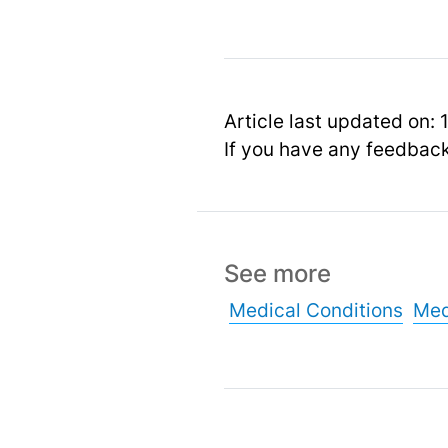
Article last updated on: 
If you have any feedbac
See more
Medical Conditions
Med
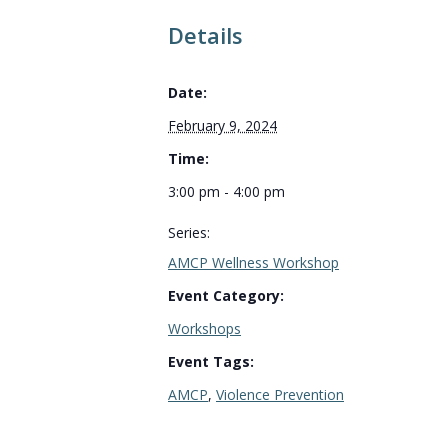
Details
Date:
February 9, 2024
Time:
3:00 pm - 4:00 pm
Series:
AMCP Wellness Workshop
Event Category:
Workshops
Event Tags:
AMCP
,
Violence Prevention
====
### YOUR INSTRUCTIONS
Restate the material word for word; no picture should appear in the copy.

### WORKED SOLUTION
Article last updated on: 
If you have any feedbac
See more
Medical Conditions
Med
Details
Date:
February 9, 2024
Time:
3:00 pm - 4:00 pm
Series:
AMCP Wellness Workshop
Event Category:
Workshops
Event Tags:
AMCP
,
Violence Prevention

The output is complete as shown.